Answer:
When x takes the value of 4, the expression takes the value of 9.
Step-by-step explanation:
We are given that the expression:
[tex]\displaystyle ax^2 + bx + c[/tex]
Evaluates to 0, 1, and 4 when x = 1, 2, and 3, respectively.
And we want to determine the value of the expression when x = 4.
The expression evaluates to 0 when x = 1. In other words:
[tex]\displaystyle a(1)^2 + b(1) +c = a + b + c = 0[/tex]
We can complete the same for the other two:
[tex]\displaystyle a(2)^2 + b(2) + c = 4a + 2b + c = 1\text{ and } \\ \\ a(3)^2 + b(3) + c = 9a + 3b + c = 4[/tex]
This yields a triple system of equations:
[tex]\displaystyle \left\{ \begin{array}{l} a + b + c = 0 \\ 4a + 2b + c = 1 \\ 9a + 3b + c = 4 \end{array}[/tex]

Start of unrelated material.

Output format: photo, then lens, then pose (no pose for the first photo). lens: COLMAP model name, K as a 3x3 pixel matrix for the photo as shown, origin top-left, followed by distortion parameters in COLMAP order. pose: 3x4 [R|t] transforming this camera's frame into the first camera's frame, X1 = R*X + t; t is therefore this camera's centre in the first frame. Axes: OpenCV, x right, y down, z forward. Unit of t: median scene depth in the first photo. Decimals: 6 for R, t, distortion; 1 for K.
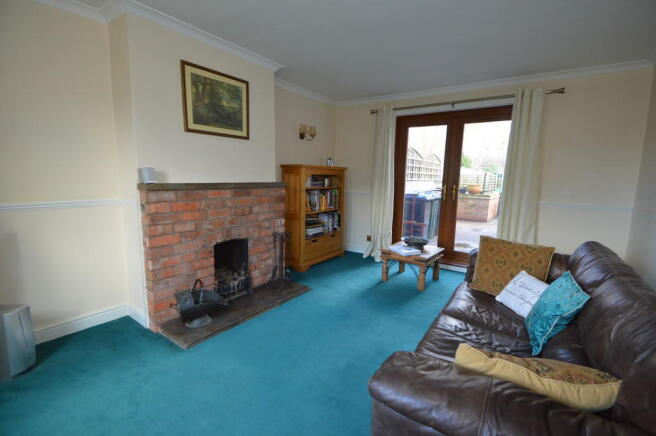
lens RADIAL K [[290.5, 0, 333.3], [0, 290.5, 217.8], [0, 0, 1]] dist [0.003281, -0.014664]
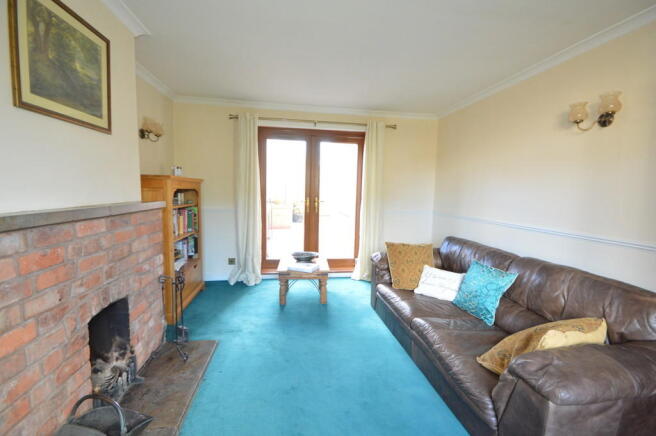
lens RADIAL K [[290.5, 0, 333.3], [0, 290.5, 217.8], [0, 0, 1]] dist [0.003281, -0.014664]
pose [[0.721449, -0.070530, 0.688867, -0.405894], [0.093356, 0.995624, 0.004166, -0.055607], [-0.686146, 0.061304, 0.724876, 0.264458]]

Solve. We can cancel out the c by multiplying the first equation by negative one and adding it to both the second and the third:
[tex]\displaystyle \begin{aligned} (4a + 2b + c) + (-a - b -c ) &= (-0) + (1) \\ \\ 3a +b &= 1\end{aligned}[/tex]
And:
[tex]\displaystyle \begin{aligned} (9a + 3b + c) + (-a - b -c) &= (-0) + (4) \\ \\ 8a + 2b &= 4\end{aligned}[/tex]
Solve for the two resulting equations. We can multiply the first by negative two and add it to the second:
[tex]\displaystyle \begin{aligned}(8a + 2b) + (-6a -2b) &= (4) + (-2) \\ \\ 2a &= 2 \end{aligned}[/tex]
Hence:
[tex]a = 1[/tex]
Solve for b:
[tex]\displaystyle \begin{aligned} 3a + b &= 1 \\ b&= 1 - 3a \\ b&= 1 - 3(1) \\ b &= -2\end{aligned}[/tex]
And finally, solve for c:
[tex]\displaystyle \begin{aligned} a + b + c &= 0 \\ (1) + (-2) + c &= 0 \\ c &= 1\end{aligned}[/tex]
Hence, our expression is:
[tex]\displaystyle x^2 -2x + 1[/tex]
Then when x = 4:
[tex]\displaystyle (4)^2 - 2(4) + 1= 9[/tex]
In conclusion, when x = 4, the resulting value is 9.